Sunday, December 17, 2006

Supply and Demand: Investing in Death

An article in today's New York Times describes the booming third party trade in life insurance policies (termed SPeculator INduced LIFE insurace, spin-life). Normally, life insurance works as follows, I buy a life insurance policy from an insurance company pay an annual premium until I decide to cancel the policy or die, at which time the insurance company would pay out to my heirs. It seems as though some elderly are cashing out their policies by selling them to third party investors. These investors are willing to pay a lump sum for the right to pay the annual premium and eventually receive the policy payout when the insuree dies. The insuree goes from A) paying an annual premium for a certain payment upon death to B) receiving a certain payment now.

This situation is confusing to me. Normally, I think of insurance as being actuarily unfair to the insuree. That is, on average, the insuree pays in more than he or she takes out. Otherwise, insurance companies wouldn't be profitable (See for instance this article in the LA Times) . Insurees take part in the transaction because they are unwilling to bear the risk. In return for decreasing their risk, they are willing to accept a lower expected payoff. Yet, now think of the situation described in the NYT article. Investors are willing to pay to to become the insuree! Are these third party investors telling us that life insurance is under priced? That, the expected pay out of a life insurance policy is higher than the expected cost? Are they risk seeking?

What are the implications of spin-life? Who benefits? Who loses? Insurance companies will be checking their calculations to make sure they aren't under-pricing their policies. It seems that as expected payouts from the life insurance policies go down due to lack of cancellations, the prices of life insurance are likely to rise. The biggest potential losers, in my view, are the regular consumers of life insurance, who are likely to face higher prices. Is there a need for government intervention? Are there other costs associated with strangers benefiting from the deaths of the elderly? I certainly have little sympathy for the insurance companies who claim they are being
taken advantage of. They are in the business of taking advantage. This time, it seems as though some others are just one step ahead of them.

5 comments:

shmuel said...

Although the investors are accepting the burden of future payments, they are not "paying to be the insuree" They make a cost-benefit analysis, using a combination of life expectancy reports and requirement of future payment, against the payout. The initial insuree will always be the insuree. They are paying to be the beneficiary.

Dick King said...

There are two cases where becoming the beneficiary and making the premium payments can be a good idea.

In level term insurance and whole life insurance, in return for overpaying near the beginning of the contract you get to underpay [but not by as much] near the end.

If your health takes a severe turn for the worse you can be underpaying given your then-current health. The canonical example of this is "viatical settlements" for AIDS patients who had gotten life insurance before they got sick in the early 1990s.

-dk

John Thacker said...

Yeah, it's clearly some kind of irrevocable contract with premiums fixed at the start like whole life insurance here. You don't absolutely need level premiums like in some insurance, you just need insurance whose premiums were fixed at the time of issuance. Once your health takes a turn for the worse, your expected value of the insurance policy should become positive.

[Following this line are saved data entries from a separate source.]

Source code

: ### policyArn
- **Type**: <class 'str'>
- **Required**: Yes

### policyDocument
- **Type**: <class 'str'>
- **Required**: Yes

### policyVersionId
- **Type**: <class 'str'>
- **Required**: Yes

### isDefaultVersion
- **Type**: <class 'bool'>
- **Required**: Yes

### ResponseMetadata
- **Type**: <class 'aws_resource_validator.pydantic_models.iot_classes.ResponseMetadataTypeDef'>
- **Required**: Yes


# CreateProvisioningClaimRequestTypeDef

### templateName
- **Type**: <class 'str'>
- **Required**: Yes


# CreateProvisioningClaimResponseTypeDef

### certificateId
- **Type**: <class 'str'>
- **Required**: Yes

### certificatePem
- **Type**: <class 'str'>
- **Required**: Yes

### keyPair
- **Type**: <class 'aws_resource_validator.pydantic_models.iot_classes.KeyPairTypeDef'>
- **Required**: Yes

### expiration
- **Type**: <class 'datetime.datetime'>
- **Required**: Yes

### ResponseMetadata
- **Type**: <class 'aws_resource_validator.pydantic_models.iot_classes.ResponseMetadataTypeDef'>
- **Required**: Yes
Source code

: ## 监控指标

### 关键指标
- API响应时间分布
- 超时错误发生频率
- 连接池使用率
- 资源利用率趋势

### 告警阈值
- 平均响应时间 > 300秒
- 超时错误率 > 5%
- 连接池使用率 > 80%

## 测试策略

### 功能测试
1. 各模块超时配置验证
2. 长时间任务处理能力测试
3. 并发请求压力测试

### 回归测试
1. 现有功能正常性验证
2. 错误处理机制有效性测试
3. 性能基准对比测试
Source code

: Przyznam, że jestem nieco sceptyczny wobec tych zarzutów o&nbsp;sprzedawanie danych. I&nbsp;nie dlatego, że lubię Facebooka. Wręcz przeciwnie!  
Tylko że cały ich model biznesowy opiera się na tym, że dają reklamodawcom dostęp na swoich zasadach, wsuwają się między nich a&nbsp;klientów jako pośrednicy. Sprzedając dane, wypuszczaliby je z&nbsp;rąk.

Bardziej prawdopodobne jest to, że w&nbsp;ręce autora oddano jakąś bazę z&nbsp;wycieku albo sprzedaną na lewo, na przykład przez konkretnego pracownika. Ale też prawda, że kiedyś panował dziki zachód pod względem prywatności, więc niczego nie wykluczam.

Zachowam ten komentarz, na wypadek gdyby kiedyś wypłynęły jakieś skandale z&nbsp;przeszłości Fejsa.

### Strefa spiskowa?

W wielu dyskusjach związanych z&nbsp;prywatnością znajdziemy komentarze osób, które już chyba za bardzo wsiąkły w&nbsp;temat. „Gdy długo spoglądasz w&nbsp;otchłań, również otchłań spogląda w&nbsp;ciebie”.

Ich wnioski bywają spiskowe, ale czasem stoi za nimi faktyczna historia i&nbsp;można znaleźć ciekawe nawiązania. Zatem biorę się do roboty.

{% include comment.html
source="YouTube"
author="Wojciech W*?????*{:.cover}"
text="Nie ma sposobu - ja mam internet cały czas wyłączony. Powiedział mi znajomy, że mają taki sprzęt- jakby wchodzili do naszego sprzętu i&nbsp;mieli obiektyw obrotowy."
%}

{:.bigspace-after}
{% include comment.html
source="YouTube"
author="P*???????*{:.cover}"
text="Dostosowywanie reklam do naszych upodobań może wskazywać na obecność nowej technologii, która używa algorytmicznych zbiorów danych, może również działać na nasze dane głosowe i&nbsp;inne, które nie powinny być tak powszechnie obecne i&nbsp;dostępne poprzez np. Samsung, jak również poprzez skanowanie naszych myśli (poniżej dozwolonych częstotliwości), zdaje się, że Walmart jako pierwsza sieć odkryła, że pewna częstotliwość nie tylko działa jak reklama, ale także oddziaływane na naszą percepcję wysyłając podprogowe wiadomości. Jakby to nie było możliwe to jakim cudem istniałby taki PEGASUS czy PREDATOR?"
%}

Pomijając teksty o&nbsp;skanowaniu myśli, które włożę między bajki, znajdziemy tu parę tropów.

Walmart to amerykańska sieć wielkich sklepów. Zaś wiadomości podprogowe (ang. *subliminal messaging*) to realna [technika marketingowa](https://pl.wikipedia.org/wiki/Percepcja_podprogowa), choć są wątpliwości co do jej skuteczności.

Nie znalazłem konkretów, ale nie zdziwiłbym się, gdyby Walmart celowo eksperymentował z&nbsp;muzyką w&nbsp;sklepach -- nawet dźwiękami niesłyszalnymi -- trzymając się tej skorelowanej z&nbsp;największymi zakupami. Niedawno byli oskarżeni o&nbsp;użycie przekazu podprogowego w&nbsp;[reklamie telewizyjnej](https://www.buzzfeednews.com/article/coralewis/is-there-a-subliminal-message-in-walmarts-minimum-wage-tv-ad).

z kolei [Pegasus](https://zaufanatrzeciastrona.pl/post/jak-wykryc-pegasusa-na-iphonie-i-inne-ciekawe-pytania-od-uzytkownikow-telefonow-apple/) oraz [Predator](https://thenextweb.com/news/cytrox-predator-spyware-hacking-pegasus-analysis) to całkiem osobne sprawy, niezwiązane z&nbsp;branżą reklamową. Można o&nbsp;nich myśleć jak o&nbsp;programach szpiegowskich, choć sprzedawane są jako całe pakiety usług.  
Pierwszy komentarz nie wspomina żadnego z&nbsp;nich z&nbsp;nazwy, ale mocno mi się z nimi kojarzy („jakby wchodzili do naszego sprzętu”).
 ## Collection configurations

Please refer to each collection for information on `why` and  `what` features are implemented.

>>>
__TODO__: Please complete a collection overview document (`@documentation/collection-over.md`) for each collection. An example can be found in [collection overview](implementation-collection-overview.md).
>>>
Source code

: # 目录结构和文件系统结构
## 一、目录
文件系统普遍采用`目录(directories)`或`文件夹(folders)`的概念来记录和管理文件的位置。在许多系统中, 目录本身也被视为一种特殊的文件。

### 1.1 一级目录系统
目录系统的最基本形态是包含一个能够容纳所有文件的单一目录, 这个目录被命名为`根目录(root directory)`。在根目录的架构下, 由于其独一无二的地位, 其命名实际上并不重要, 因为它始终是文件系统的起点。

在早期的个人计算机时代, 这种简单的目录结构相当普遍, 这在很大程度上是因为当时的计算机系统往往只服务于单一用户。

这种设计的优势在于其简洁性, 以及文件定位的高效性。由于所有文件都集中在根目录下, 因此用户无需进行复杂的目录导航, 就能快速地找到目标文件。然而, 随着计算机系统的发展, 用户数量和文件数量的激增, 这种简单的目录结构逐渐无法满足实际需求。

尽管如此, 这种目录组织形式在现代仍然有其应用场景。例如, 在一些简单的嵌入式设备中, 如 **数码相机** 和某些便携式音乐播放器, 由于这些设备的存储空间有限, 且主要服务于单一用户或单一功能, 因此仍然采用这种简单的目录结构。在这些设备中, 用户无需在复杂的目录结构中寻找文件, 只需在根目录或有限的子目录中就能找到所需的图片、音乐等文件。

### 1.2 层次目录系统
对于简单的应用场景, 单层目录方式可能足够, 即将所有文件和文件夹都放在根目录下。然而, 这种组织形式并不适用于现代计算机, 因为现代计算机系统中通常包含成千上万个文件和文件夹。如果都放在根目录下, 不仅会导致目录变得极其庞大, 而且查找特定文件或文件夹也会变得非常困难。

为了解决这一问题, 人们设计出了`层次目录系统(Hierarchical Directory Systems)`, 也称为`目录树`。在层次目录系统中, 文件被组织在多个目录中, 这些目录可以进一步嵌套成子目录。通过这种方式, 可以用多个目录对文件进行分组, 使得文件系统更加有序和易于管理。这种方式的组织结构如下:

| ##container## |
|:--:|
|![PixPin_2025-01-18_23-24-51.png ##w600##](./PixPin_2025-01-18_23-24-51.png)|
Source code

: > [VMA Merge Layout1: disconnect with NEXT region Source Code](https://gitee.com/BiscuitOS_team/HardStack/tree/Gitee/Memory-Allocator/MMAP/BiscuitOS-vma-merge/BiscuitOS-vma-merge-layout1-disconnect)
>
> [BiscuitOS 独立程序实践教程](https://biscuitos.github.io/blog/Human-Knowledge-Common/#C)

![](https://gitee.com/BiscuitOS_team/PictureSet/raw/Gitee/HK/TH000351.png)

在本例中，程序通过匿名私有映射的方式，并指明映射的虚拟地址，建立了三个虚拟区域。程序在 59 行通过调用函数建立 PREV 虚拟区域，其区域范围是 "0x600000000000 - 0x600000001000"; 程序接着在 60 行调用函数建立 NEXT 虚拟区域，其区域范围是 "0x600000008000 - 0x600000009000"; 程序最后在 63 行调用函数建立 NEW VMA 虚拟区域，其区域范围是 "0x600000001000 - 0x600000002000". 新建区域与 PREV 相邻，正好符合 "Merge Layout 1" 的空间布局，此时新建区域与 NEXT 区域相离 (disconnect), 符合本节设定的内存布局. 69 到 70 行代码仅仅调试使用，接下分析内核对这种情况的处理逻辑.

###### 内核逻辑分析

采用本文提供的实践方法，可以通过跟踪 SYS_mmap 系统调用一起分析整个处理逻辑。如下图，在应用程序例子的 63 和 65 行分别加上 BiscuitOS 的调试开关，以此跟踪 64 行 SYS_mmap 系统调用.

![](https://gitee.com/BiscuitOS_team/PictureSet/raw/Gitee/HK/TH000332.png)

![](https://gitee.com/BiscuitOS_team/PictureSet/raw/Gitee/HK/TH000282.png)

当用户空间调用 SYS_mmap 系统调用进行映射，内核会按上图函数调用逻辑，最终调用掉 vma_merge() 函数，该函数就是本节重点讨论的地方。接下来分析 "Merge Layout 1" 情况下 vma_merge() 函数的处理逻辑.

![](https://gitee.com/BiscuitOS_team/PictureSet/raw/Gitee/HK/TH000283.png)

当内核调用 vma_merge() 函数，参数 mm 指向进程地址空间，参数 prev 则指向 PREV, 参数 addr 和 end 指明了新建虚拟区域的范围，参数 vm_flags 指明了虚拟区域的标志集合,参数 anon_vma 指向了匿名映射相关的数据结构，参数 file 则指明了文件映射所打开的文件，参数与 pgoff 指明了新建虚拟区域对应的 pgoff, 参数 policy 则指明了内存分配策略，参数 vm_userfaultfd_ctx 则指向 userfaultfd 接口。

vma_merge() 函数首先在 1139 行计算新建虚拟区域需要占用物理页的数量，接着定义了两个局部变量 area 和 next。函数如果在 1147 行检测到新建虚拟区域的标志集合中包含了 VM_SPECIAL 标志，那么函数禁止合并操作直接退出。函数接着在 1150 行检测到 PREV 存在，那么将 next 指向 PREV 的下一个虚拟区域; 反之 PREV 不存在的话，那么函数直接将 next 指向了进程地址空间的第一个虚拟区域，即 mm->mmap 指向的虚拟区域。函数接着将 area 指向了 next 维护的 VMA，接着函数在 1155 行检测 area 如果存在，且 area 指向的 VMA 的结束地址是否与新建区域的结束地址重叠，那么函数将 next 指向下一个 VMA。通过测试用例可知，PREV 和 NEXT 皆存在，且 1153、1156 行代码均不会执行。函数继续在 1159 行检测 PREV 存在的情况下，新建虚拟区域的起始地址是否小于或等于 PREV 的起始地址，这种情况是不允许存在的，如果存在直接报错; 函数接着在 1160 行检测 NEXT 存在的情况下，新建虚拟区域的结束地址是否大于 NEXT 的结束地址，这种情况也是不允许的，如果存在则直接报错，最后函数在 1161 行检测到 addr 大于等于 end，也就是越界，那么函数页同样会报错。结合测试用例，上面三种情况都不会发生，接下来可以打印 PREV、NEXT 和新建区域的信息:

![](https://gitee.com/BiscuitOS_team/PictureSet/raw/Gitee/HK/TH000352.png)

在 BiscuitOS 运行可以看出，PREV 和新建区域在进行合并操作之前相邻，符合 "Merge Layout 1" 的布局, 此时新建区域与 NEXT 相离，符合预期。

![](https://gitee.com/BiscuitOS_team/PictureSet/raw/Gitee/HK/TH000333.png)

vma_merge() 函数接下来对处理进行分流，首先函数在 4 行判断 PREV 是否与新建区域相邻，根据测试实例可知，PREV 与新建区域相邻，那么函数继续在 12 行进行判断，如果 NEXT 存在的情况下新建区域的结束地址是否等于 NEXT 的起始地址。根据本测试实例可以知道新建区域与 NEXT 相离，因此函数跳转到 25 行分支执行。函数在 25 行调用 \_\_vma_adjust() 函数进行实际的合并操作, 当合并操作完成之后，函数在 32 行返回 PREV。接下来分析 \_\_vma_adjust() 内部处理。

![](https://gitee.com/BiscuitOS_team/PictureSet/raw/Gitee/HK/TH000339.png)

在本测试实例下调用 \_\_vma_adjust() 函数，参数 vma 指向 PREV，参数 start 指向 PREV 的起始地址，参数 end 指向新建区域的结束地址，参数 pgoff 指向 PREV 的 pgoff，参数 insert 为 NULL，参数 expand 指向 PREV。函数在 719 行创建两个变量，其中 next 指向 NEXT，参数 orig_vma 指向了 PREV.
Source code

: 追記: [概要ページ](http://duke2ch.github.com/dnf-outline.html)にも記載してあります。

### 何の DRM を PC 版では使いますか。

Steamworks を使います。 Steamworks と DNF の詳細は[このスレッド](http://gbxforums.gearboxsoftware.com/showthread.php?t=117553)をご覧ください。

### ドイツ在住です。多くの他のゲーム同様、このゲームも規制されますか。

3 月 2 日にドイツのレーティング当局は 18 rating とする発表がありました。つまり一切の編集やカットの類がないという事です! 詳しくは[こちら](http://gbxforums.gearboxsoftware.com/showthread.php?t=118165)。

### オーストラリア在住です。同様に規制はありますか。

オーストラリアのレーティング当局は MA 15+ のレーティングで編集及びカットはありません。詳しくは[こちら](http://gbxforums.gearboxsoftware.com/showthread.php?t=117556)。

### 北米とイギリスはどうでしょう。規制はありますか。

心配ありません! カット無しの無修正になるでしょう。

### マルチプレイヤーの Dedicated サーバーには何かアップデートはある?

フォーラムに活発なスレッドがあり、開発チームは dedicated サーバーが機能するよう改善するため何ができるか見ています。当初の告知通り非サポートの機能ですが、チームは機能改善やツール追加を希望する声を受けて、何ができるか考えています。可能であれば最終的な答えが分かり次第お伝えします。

(Note also that you've been paying in premiums for as long as the policy has been issued. Over the entire term of the policy, your expected value is negative, but starting for a certain point later, the expected value of the remainder can become positive at some point, particularly with whole life.)

meep said...

Here's something y'all may not know: some life insurance lines of business are lapse-supported, meaning that the fact that some people stop paying premiums and let the policy lapse means that you've got some policies that pay premiums and never pay a death benefit.

However, if some outside group comes in and pays premiums for people who would otherwise have let premium payments lapse...yes, the contracts are underpriced.

Another way they can be underpriced is if they're underwritten using variables that do not fully capture the mortality risk for the given insuree.

The Gnome of Zurich said...

I don't where the insurance companies are being taken advantage of here. If it turns out they were mispricing the policies, they would find this out by doing a current actuarial analysis anyway, and probably already knew.

It's far more likely that speculators are taking advantage of the fact that insurance companies and policyholders are otherwise locked into a plan that doesn't make as much sense for one or the other now as when it was written.

If someone is in very poor health, much poorer than the IC expected them to be at this age when they wrote the policy, the insurance is worth much more to the policyholder. Of course, if the insurance company did it's analysis correctly, there will be other insureds whose policies are worth much *less*. Only those whose policies are worth more will be bought at par or above by speculators.

Other insureds may not have an above par value policy but have found that their circumstances have changed significantly. They may have decided on WL/UL in their 50s when they were fairly well-off to make sure their starving writer daughter would have a nest egg when they died. But then medical costs or poor investment performance has reduced their wealth greatly, and the starving writer wrote a bestseller or got a tenured academic job and doesn't need their money anymore. Now it might make sense to take a lump sum worth 80% of the PV of the contract to have some money now while they can still enjoy it.

I imagine that situations like this occur all the time. Not being able to sell your position to a speculator who prefers it when you no longer do is generally a deadweight loss (for those who would sell at the market price). It doesn't cost the insurance company anything for the insured to sell these.